#### Saved data entries:

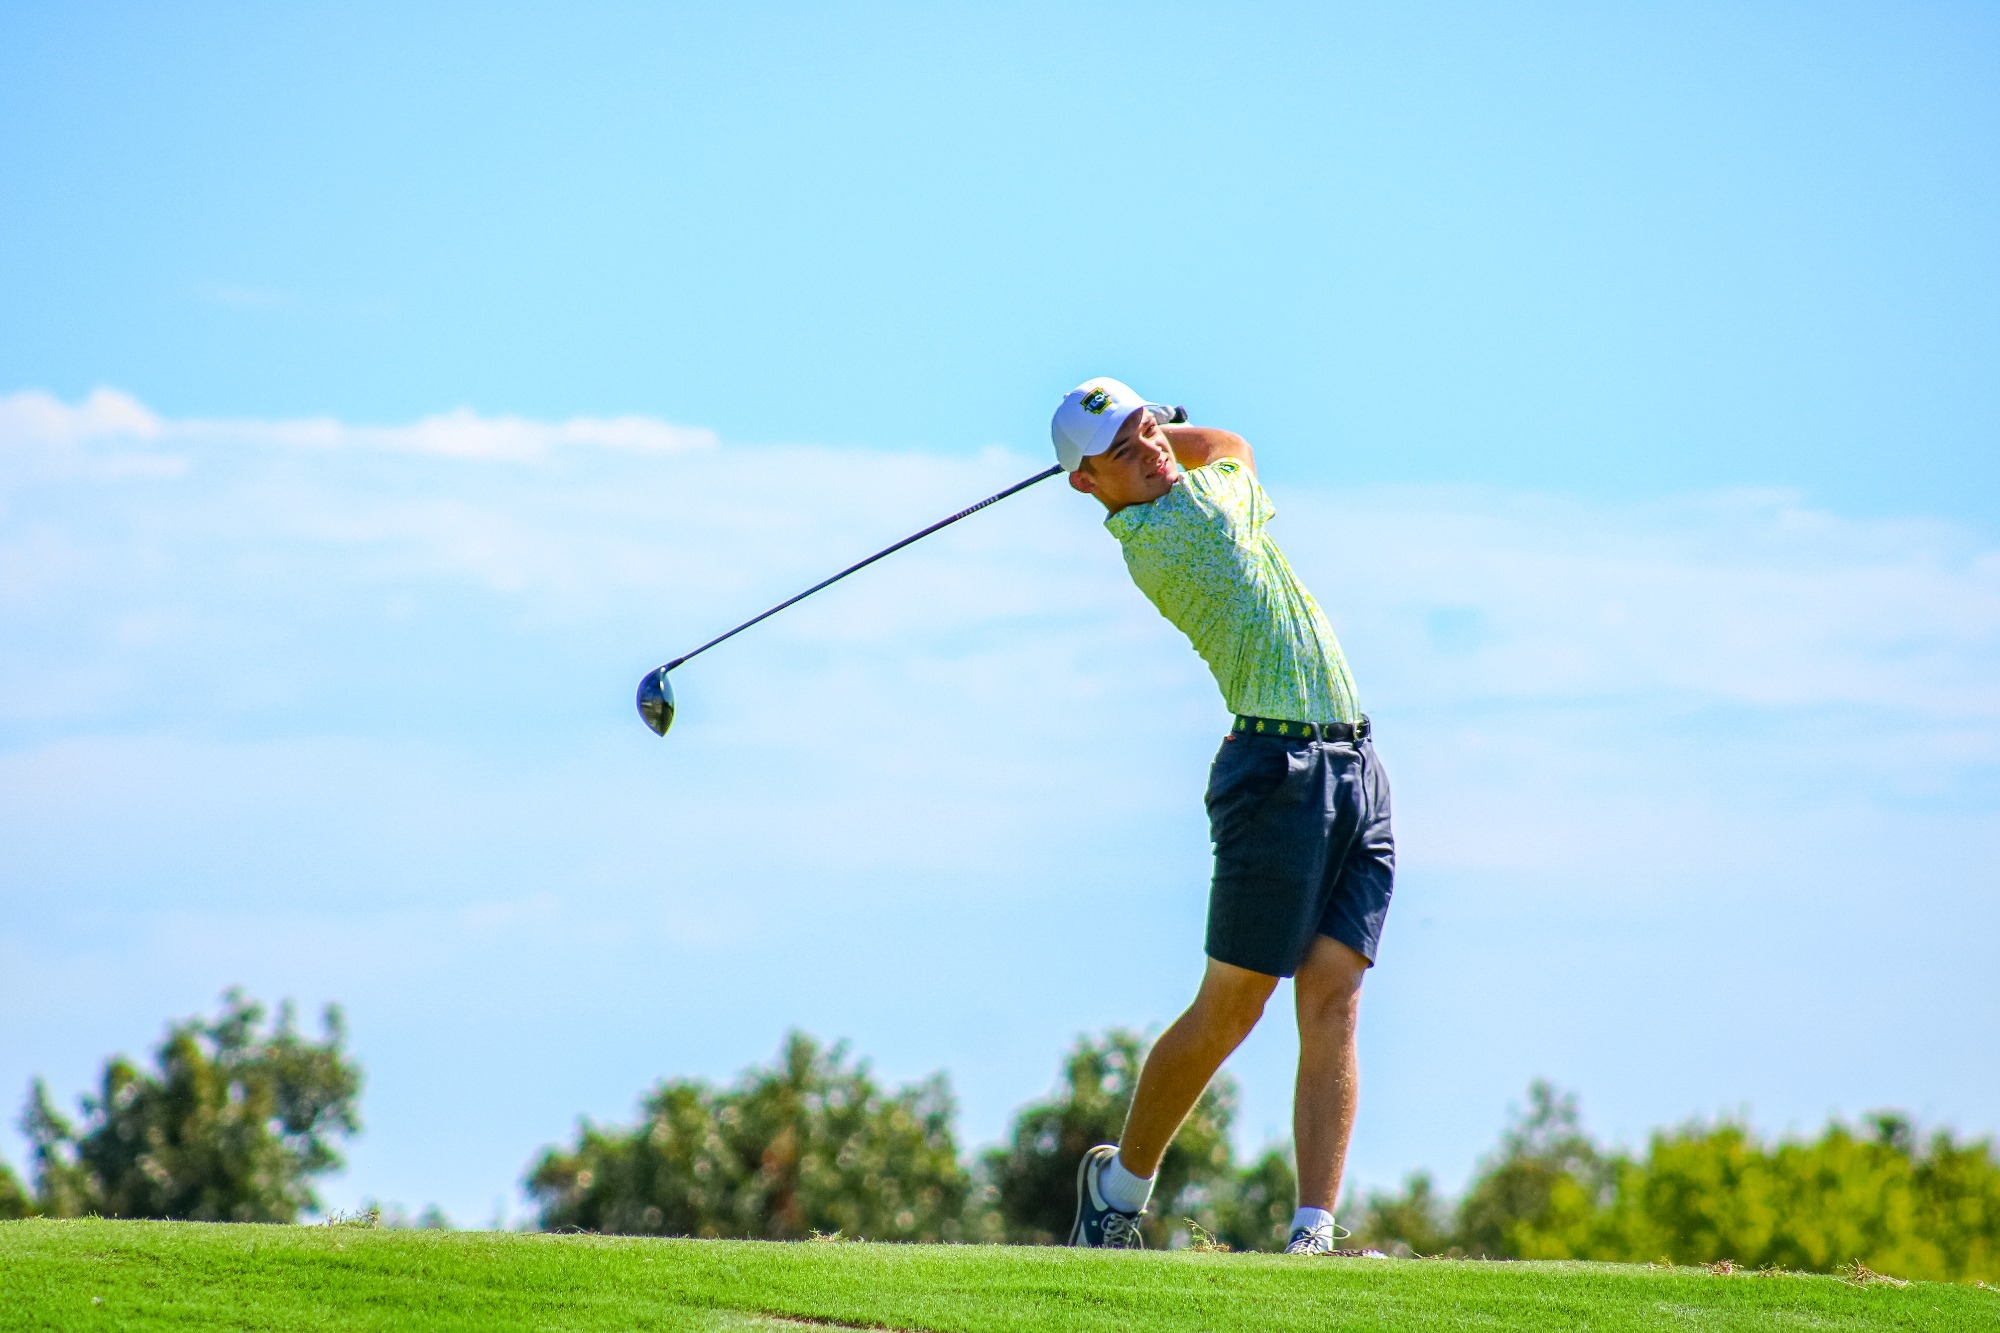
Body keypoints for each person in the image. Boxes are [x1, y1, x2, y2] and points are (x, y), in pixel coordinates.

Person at [1052, 377, 1394, 1256]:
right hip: (1276, 773)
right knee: (1233, 1006)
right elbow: (1232, 444)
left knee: (1335, 999)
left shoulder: (1170, 491)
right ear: (1087, 486)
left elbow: (1206, 451)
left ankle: (1313, 1231)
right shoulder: (1182, 529)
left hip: (1354, 761)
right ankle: (1117, 1190)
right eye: (1122, 451)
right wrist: (1174, 426)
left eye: (1145, 430)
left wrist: (1146, 431)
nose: (1150, 450)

#### ASSIGNMENT:
What is needed is an exact copy of each line from the top of the data above through the line containing "left knee: (1335, 999)", with no pictures.

#### ANSWER:
Body keypoints for each person in the image. Boxes are [x1, y1, x2, y2] and points are (x, y), in pixel coordinates.

Person at [1052, 377, 1394, 1256]:
right hip: (1276, 773)
right knee: (1233, 1006)
right elbow: (1232, 444)
left knee: (1335, 999)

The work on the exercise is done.